**ACTIVITY**
Write the records below out again word for word, with the pictures removed.

**DATASET ENTRIES**
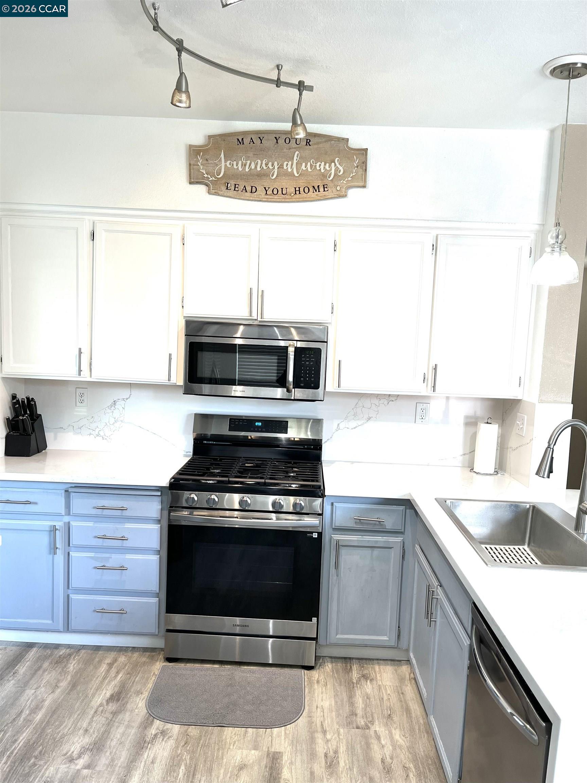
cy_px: 392
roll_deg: -1.5
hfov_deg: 53.1
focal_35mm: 26
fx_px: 588
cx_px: 294
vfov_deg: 67.3
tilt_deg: -5.9
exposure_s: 1/120
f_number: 1.6
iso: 64
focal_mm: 5.1
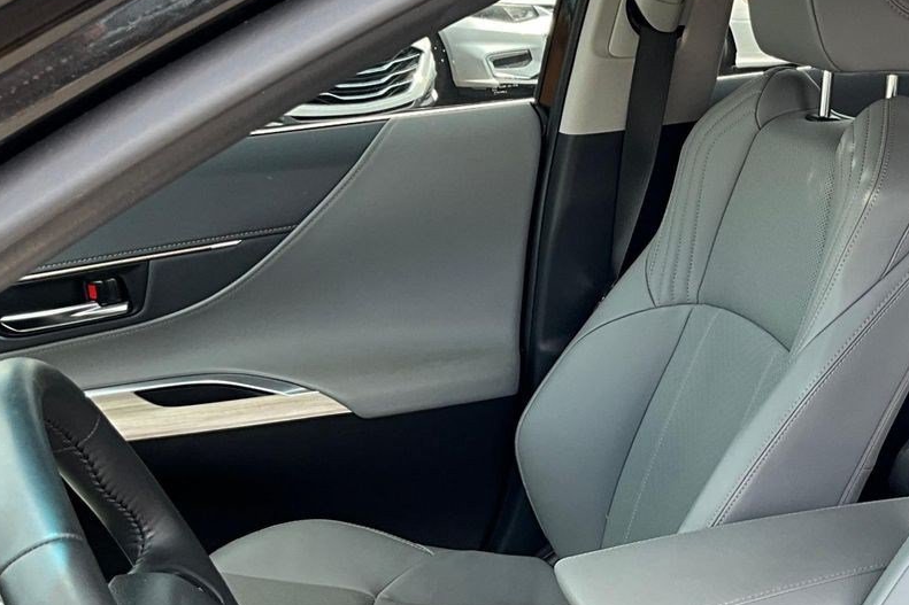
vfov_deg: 22.3
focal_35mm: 61
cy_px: 309
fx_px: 1540
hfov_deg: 31.2
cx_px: 834
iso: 20
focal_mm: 3
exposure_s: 1/122
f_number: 1.8
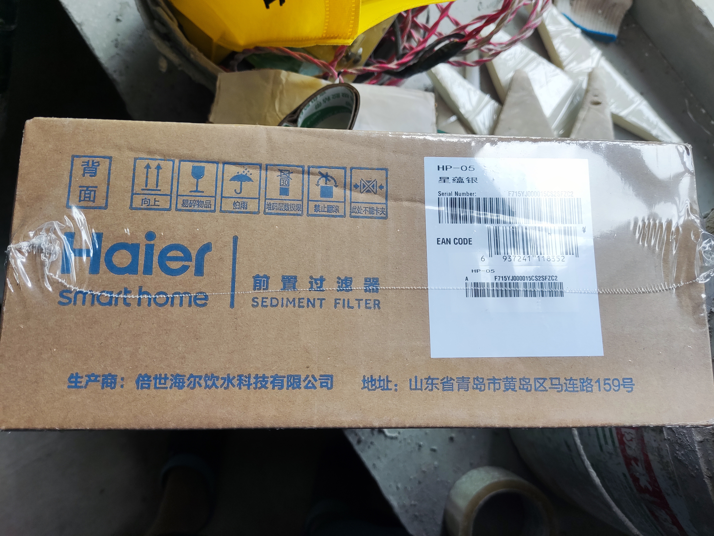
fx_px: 536
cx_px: 357
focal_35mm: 26
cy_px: 268
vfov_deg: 53.1
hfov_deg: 67.3
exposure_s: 1/100
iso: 56
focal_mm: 4.74
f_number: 1.79
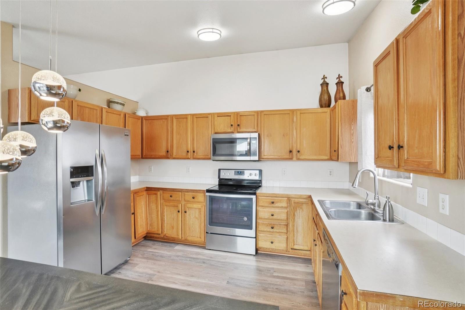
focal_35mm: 16
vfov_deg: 72.0
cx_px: 232
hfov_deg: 95.0
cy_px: 155
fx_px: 213
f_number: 8
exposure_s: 1/30
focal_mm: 11
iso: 400
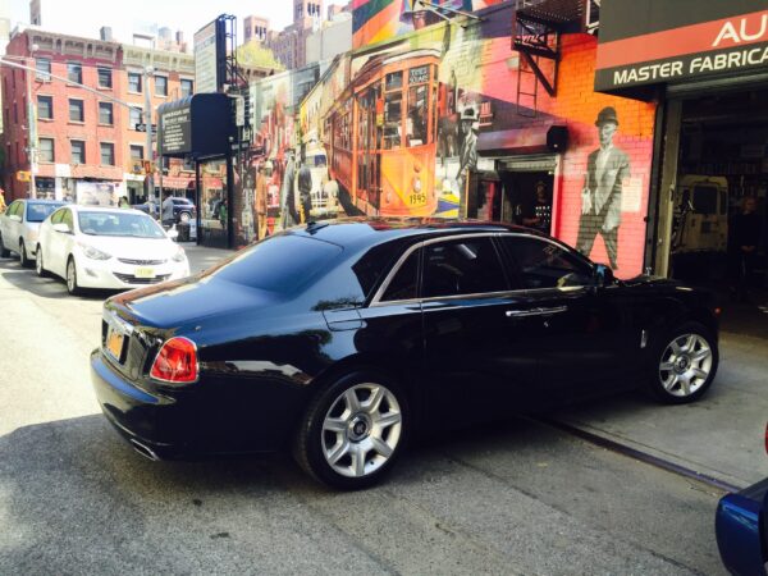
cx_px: 384
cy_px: 288
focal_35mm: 29
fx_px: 643
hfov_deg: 61.7
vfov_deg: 48.2
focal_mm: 4.15
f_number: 2.2
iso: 32
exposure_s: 1/373
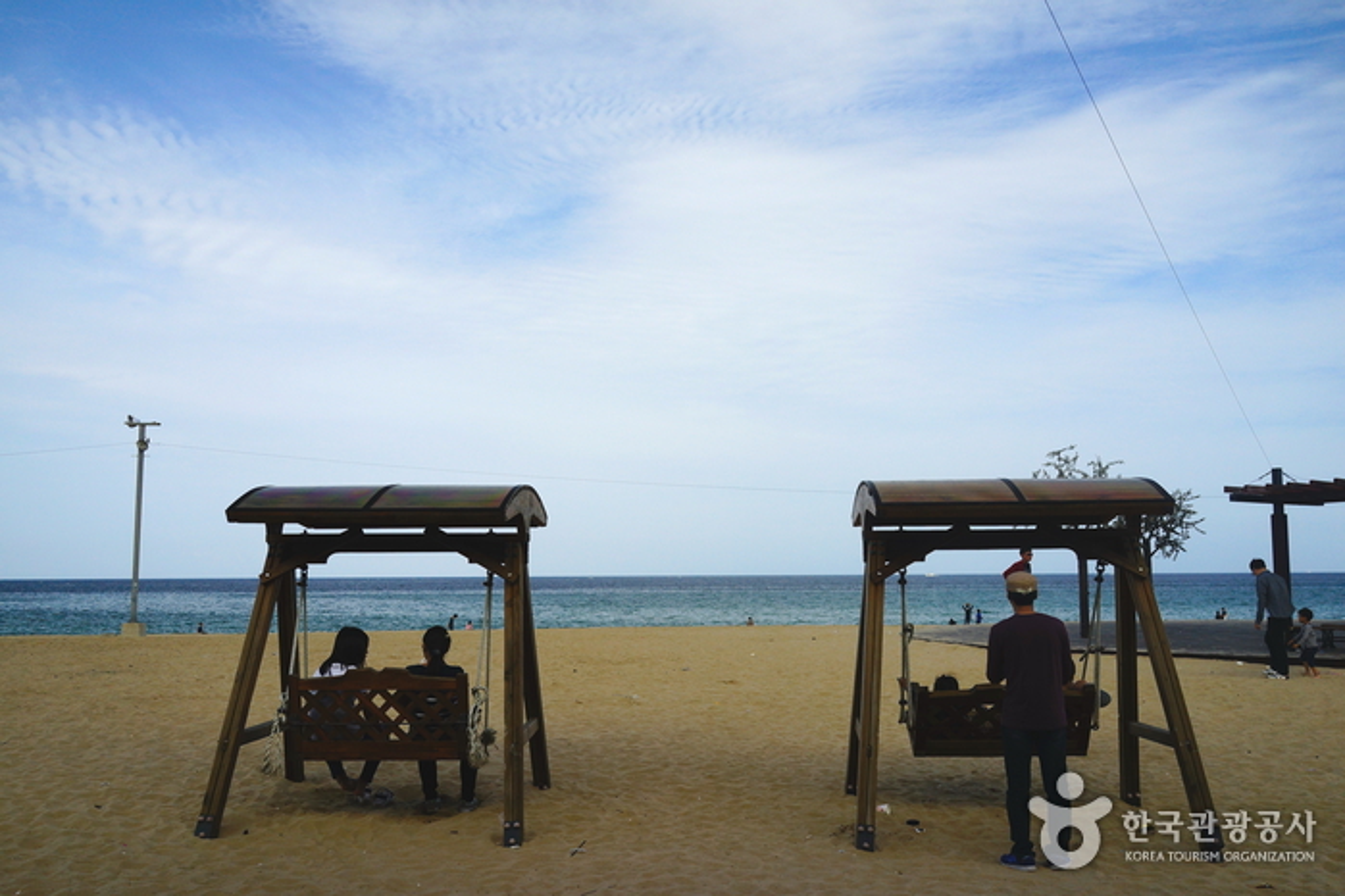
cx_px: 672
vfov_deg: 37.9
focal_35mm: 35
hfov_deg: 54.4
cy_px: 448
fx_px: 1308
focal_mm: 35
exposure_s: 1/3200
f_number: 4
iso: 400
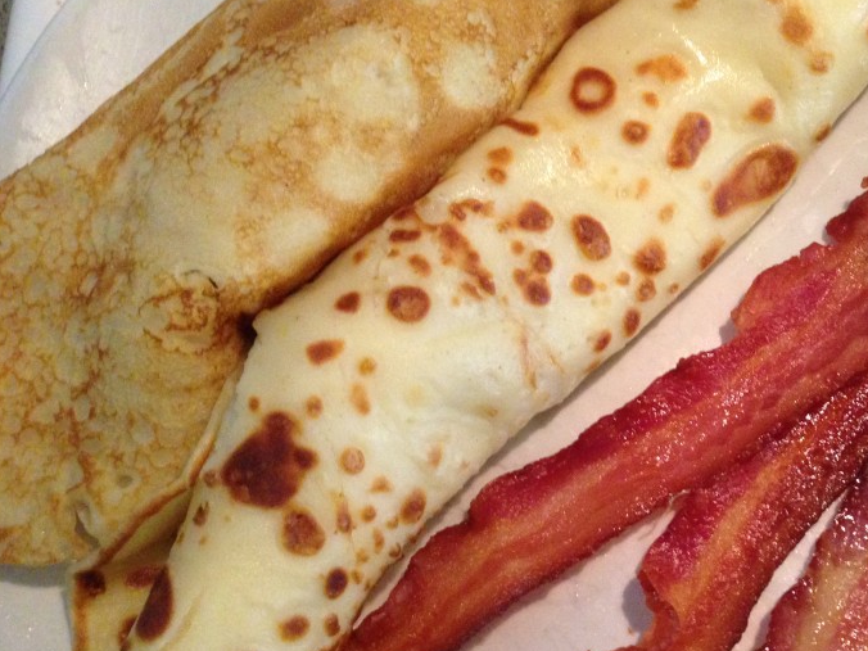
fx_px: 1254
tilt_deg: -75.1
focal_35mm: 50
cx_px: 652
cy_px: 399
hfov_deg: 37.2
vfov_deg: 29.0
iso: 400
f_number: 2.4
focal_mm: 4.12
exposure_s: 1/15
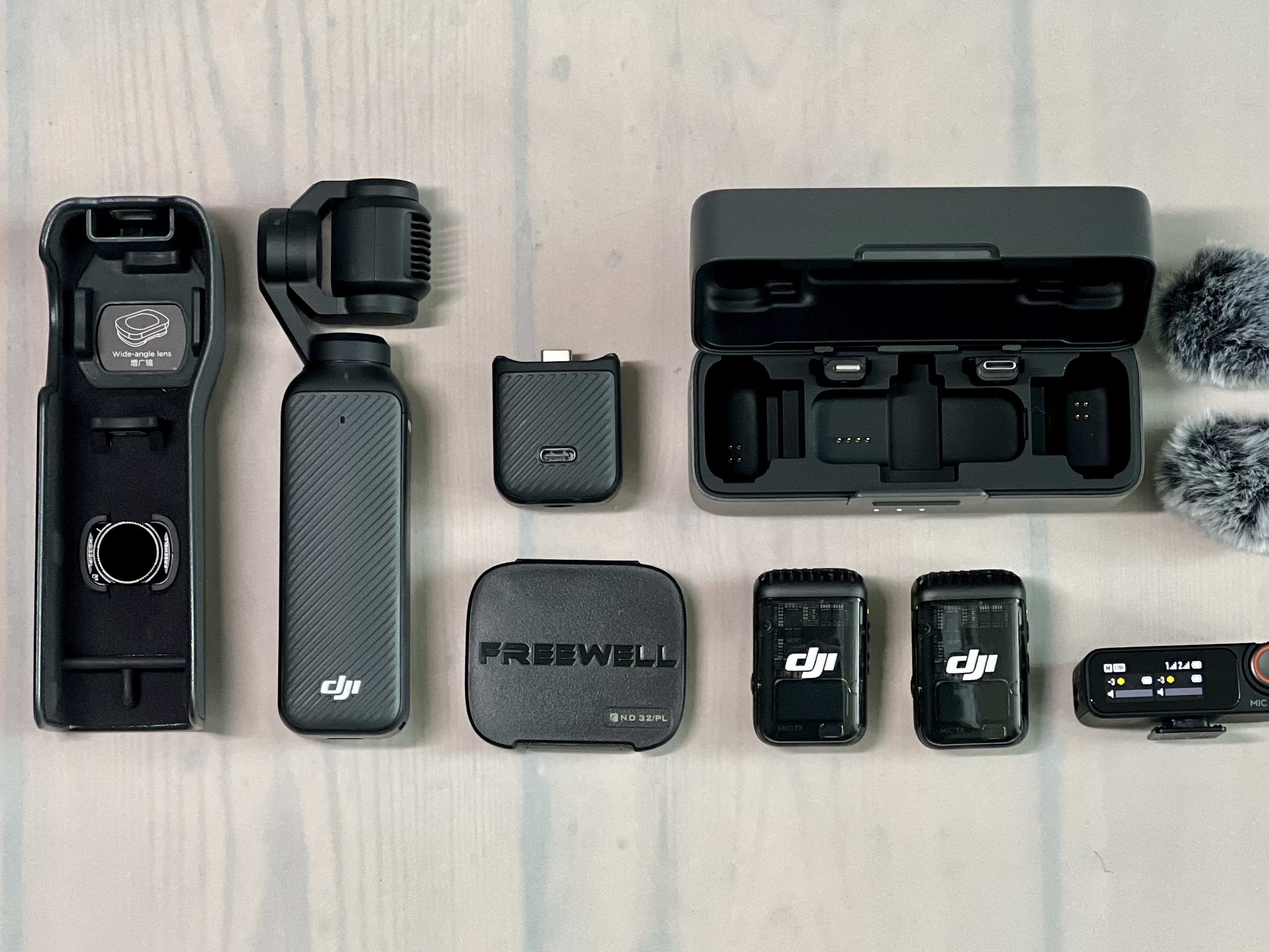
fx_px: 3813
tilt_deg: -82.8
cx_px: 593
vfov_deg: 14.2
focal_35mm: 104
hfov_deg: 18.9
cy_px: 414
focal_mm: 9
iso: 320
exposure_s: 1/40
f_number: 2.8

**ANSWER TO THE EXERCISE**
cy_px: 392
roll_deg: -1.5
hfov_deg: 53.1
focal_35mm: 26
fx_px: 588
cx_px: 294
vfov_deg: 67.3
tilt_deg: -5.9
exposure_s: 1/120
f_number: 1.6
iso: 64
focal_mm: 5.1
vfov_deg: 22.3
focal_35mm: 61
cy_px: 309
fx_px: 1540
hfov_deg: 31.2
cx_px: 834
iso: 20
focal_mm: 3
exposure_s: 1/122
f_number: 1.8
fx_px: 536
cx_px: 357
focal_35mm: 26
cy_px: 268
vfov_deg: 53.1
hfov_deg: 67.3
exposure_s: 1/100
iso: 56
focal_mm: 4.74
f_number: 1.79
focal_35mm: 16
vfov_deg: 72.0
cx_px: 232
hfov_deg: 95.0
cy_px: 155
fx_px: 213
f_number: 8
exposure_s: 1/30
focal_mm: 11
iso: 400
cx_px: 384
cy_px: 288
focal_35mm: 29
fx_px: 643
hfov_deg: 61.7
vfov_deg: 48.2
focal_mm: 4.15
f_number: 2.2
iso: 32
exposure_s: 1/373
cx_px: 672
vfov_deg: 37.9
focal_35mm: 35
hfov_deg: 54.4
cy_px: 448
fx_px: 1308
focal_mm: 35
exposure_s: 1/3200
f_number: 4
iso: 400
fx_px: 1254
tilt_deg: -75.1
focal_35mm: 50
cx_px: 652
cy_px: 399
hfov_deg: 37.2
vfov_deg: 29.0
iso: 400
f_number: 2.4
focal_mm: 4.12
exposure_s: 1/15
fx_px: 3813
tilt_deg: -82.8
cx_px: 593
vfov_deg: 14.2
focal_35mm: 104
hfov_deg: 18.9
cy_px: 414
focal_mm: 9
iso: 320
exposure_s: 1/40
f_number: 2.8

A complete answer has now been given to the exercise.